Tip When it comes to reporting interest on your bonds to the IRS, you can do it either as you go or when the bonds are fully matured.
How to cash in your savings bonds
Now comes the exciting part: actually cashing in your savings bonds. Different bonds are redeemed in different ways, but most can be redeemed at a bank or through TreasuryDirect.
Electronic savings bonds, such as those offered through the TreasuryDirect website, can be cashed through your online account. This is a pretty simple process hosted by a service called ManageDirect.
Cashing paper bonds, on the other hand, requires a bit more legwork. You’ll need to bring the physical bonds to a bank or other financial institution. It’s best to call ahead to make sure that the institution you have in mind will actually cash your savings bonds.
From there, it comes down to establishing identity.
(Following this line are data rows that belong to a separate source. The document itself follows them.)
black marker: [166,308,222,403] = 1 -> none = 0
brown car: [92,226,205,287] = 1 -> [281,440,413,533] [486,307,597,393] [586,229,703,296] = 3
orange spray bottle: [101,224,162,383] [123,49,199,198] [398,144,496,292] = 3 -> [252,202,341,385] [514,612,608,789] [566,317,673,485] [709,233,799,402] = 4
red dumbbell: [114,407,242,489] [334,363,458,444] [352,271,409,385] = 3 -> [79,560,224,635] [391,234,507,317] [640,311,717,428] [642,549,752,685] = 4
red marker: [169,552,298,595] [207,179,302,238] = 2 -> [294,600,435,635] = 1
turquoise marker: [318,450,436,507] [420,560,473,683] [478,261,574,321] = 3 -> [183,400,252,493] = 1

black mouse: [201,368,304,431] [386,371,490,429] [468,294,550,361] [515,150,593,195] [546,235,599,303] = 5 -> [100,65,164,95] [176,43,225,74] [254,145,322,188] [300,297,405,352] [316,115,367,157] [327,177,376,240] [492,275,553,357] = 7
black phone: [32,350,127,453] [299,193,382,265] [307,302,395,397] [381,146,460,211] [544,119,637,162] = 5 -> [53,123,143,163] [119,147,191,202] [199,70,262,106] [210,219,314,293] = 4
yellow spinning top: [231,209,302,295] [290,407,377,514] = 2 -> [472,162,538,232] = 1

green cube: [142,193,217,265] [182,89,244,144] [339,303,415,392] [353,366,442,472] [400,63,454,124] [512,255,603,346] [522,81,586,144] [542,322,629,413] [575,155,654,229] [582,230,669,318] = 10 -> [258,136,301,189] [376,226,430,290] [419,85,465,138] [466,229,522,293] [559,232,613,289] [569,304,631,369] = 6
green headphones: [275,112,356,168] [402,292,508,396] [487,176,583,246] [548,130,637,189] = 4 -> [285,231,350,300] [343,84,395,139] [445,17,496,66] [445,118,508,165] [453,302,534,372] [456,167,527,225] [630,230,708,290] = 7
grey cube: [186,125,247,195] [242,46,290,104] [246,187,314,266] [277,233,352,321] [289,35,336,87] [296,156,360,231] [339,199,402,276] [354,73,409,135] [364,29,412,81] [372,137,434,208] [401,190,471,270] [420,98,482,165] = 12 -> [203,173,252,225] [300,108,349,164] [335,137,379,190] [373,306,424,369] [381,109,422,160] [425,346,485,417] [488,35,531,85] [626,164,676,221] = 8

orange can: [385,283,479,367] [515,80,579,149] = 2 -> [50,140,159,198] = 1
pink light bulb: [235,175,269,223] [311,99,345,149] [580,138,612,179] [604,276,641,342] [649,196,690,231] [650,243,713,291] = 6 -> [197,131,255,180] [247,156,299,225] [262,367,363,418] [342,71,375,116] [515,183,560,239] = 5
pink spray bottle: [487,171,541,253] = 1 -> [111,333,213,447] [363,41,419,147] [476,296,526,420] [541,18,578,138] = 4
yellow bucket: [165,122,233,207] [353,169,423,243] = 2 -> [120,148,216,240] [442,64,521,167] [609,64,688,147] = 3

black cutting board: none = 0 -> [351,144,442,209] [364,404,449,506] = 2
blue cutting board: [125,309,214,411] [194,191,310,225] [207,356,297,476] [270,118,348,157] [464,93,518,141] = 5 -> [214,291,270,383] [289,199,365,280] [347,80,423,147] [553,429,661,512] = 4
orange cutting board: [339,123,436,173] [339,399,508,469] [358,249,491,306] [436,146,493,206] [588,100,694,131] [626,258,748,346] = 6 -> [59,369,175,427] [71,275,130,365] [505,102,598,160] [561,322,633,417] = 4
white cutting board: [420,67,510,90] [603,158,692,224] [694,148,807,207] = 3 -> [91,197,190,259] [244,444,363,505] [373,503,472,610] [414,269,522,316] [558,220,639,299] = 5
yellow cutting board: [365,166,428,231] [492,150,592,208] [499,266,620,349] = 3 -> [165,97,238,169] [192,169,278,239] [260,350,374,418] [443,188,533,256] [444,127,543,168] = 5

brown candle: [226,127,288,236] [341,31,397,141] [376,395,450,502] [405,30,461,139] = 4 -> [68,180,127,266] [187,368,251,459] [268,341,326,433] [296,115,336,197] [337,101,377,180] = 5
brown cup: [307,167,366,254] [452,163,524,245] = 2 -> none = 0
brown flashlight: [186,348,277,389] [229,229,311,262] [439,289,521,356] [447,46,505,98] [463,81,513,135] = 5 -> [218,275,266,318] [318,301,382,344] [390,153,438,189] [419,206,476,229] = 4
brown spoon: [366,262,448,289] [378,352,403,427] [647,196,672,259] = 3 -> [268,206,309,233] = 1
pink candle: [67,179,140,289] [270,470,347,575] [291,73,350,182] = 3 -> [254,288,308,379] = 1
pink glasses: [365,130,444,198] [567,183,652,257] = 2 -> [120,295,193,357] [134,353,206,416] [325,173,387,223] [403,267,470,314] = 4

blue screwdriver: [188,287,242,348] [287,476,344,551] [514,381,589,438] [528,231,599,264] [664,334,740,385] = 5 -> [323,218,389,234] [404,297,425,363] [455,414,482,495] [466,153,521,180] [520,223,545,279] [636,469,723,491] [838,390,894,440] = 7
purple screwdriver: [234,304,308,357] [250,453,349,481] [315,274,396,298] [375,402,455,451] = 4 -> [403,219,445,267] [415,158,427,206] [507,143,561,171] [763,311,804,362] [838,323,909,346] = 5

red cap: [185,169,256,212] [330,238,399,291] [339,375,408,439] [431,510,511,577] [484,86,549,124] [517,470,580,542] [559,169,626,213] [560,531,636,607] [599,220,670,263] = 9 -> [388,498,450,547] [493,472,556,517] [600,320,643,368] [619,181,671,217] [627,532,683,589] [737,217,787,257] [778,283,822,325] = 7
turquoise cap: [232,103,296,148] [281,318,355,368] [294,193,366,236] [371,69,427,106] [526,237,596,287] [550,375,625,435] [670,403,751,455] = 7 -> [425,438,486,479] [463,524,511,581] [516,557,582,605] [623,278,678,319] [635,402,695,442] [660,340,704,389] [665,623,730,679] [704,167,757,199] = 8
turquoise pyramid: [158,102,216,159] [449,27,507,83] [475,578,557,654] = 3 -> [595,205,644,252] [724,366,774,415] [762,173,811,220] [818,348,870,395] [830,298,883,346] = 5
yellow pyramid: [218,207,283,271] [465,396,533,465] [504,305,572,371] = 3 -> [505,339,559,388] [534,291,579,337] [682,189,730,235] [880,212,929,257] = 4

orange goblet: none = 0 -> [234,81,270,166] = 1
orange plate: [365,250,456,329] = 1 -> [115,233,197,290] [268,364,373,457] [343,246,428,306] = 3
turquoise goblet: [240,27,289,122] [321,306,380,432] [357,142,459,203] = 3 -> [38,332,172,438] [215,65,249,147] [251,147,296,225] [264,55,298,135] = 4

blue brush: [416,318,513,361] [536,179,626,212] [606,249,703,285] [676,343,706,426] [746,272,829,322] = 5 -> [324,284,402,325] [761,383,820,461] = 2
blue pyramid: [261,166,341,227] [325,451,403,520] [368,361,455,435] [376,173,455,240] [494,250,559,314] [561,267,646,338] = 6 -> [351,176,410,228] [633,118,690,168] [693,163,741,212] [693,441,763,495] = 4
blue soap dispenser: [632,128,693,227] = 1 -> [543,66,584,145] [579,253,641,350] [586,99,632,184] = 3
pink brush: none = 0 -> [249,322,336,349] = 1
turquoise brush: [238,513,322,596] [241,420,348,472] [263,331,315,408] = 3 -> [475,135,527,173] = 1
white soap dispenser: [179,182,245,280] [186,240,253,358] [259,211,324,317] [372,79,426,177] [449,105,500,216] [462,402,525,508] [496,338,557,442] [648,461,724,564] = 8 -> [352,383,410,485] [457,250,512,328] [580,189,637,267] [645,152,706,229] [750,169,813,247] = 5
If you’re a customer of the bank, you’ll simply need to submit some form of valid identification. If not, the process may be a bit more stringent. But as long as you’re the rightful owner of the bonds, you’ll have no trouble cashing them in once you’ve proven ownership.
It’s important to keep in mind that the value of your bond will be highest if you wait until maturity to cash it. This is for two reasons: First, your bond will have more time to earn compound interest, and second, some bonds (such as Series EE bonds) are guaranteed to at least double at maturity. By waiting longer to cash in your bonds, you’ll earn more interest and take advantage of any built-in price adjustments.
How to Gift a Savings Bond
While they won’t come with a huge payoff, savings bonds are still a financially prudent gift. Here’s a step-by-step guide on how to buy and give an electronic savings bond.
- Go to www.treasurydirect.gov, and log into your TreasuryDirect account or open an account in your name.
- Click on BuyDirect. On the purchase page, either select an existing registration from the drop-down list or create a new registration for the recipient by clicking “Add New Registration.”
- Have the recipient’s name and Social Security number on hand to register. Be sure to click the box, “This is a Gift.”
- Buy the type of savings bond you wish (Series EE or Series I), in a specific amount ($25-$10,000).
- Deliver the savings bond gift to the recipient’s TreasuryDirect account.
- Print out a gift certificate to give to the recipient.
Gift savings bonds usually take at least one business day to be issued in a TreasuryDirect account. Once issued, you can go back into your account and deliver it to the recipient. To receive the gift, the recipient must have his or her own TreasuryDirect account.